Photo-Illustration: Intelligencer; Photos: Getty Images
There is arguably nothing that better illustrates the chaotic and borderline-nihilistic nature of Donald Trump’s presidency — particularly during his wild second term — than the brief reign of terror carried out by the Department of Government Efficiency. DOGE has now been officially put out of existence about halfway through the 18-month lease on life it was given by a Trump executive order, but long after it ceased to function as a significant presence in Washington, D.C. It was a disaster, then a zombie, and now it’s dead.
Though pro-Trump media tried to retroactively justify the out-of-nowhere department (grafted onto a minor federal IT office left over from the Obama administration) as a reflection of extremely vague Trump ’24 promises to reduce the size and cost of the federal government, it began and very much remained a vanity project of his biggest campaign donor, Elon Musk. That Musk was also a huge federal contractor (his only real experience with the federal government he decided to turn upside down) and the richest man in the world wasn’t a problem for the president who owed him so much.
Musk and DOGE conducted a brief ramp-up before Trump’s second Inauguration, but then hit the ground — and the federal bureaucracy — with incredible sound and fury. It’s hard to convey to anyone who somehow missed it all how terrifying it all was, not simply to the federal employees he very deliberately terrorized, but to anyone with a positive view of what government could accomplish. As my colleague John Herrman explained back in February, the great genius Musk was mindlessly destructive:
Specifically, he wants to fire as many people as possible. Punishing workers is a cause and a purpose unto itself, inseparable from a grandiose conflation of personal desires and successes with the fate of humanity. It’s an ecstatic project with an accelerationist character. “I am become meme,” he declares, as his team of private-sector loyalists harasses federal employees with spiteful emails threatening to get rid of them. The message from the largest employer in the country to its disfavored employees could not be much clearer: You are waste, you are fraud. We want to make a spectacle of your misfortune. We cannot wait to fire you.

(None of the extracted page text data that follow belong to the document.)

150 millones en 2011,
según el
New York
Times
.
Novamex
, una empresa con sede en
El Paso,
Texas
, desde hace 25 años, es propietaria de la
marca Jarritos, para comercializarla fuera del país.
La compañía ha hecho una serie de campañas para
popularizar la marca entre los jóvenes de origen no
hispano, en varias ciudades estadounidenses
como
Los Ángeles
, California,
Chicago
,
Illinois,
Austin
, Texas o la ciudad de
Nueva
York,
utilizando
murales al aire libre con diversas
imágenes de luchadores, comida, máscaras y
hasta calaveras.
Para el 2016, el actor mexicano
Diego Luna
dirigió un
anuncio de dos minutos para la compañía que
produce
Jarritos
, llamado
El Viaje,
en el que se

It was typical of DOGE’s tactics that one of its big cost-cutting measures was to slow down or stop the payment of invoices on existing contracts signed by various federal agencies. Musk and company literally told Uncle Sam not to pay his bills and called that “efficiency.” And throughout the federal government, for weeks and months very little work was done because the employees who hadn’t been laid off were busy justifying their existence to Musk’s kiddie corps of coders or scrubbing websites to eliminate language these neophytes considered MAGA-unfriendly. On the evil-stupid spectrum of bad undertakings, DOGE uniquely held down both ends, and federal courts, and eventually Trump’s own Cabinet, began to object to the whole enterprise.

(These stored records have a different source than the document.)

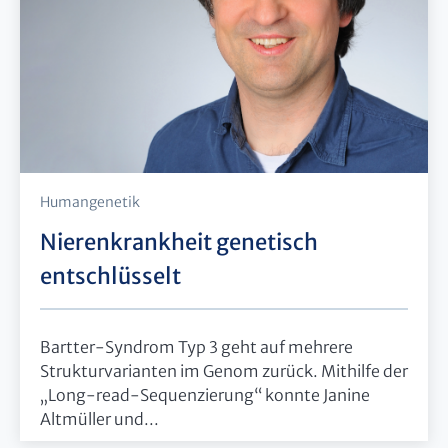
Humangenetik
Nierenkrankheit genetisch
entschlüsselt
Bartter-Syndrom Typ 3 geht auf mehrere
Strukturvarianten im Genom zurück. Mithilfe der
„Long-read-Sequenzierung“ konnte Janine
Altmüller und...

And then, as suddenly as Musk had arrived on the scene in Washington, he was gone. In May he allowed as how he needed to go spend more time with his private companies. By early June he had noisily broken with Trump on multiple issues, publicly spitting disdain for the One Big Beautiful Bill and throwing MAGA devotees of both men into turmoil. Only now are personal accounts emerging of how the Trump-Musk feud created a panic among DOGE staffers who realized they were no longer protected by Musk, and might even be exposed to personal legal liability for their reckless misconduct.

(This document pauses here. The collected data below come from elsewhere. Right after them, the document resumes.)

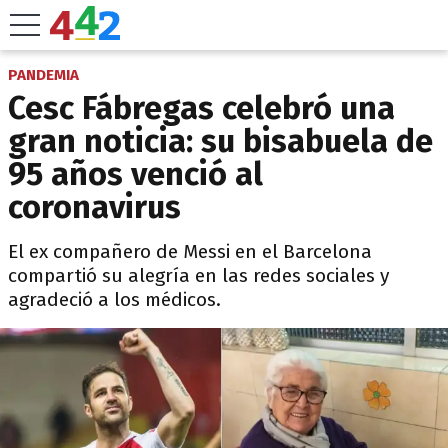
PANDEMIA
Cesc Fábregas celebró una
gran noticia: su bisabuela de
95 años venció al
coronavirus
El ex compañero de Messi en el Barcelona
compartió su alegría en las redes sociales y
agradeció a los médicos.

As DOGE rapidly retreated from the center of life in Washington, some Musk protégés left government altogether while others burrowed into the leadership of the agencies they had been terrorizing, or hung on at DOGE’s original beachheads in the General Services Administration and the Office of Personnel Management. The ideological task of intimidating federal employees and decimating non-MAGA programs and policies was shifted to Russell Vought’s Office of Management and Budget. OMB is a familiar instrument of imperial presidencies past and present but far less swashbuckling in its approach and somewhat more law-abiding. Meanwhile, DOGE’s own legacy seems to have crumbled even further as an initiative that likely cost more than it saved and mostly just made it hard for people to do their jobs. In some areas, such as DOGE’s inhumane decimation of foreign assistance to the poorest countries on earth, it represented the worst impulses of the MAGA movement. In others, it was just a waste of everyone’s time.
Perhaps DOGE alumni who shared the short-lived excitement of the agency’s initial raids on the “deep state” will go on to fruitful careers in one of Musk’s companies or even in the federal government. But they probably shouldn’t put DOGE on their CVs unless they plan careers in industries where pure destructive energy is an asset. It was a comprehensive failure that didn’t last long enough to interrupt careers other than among its victims.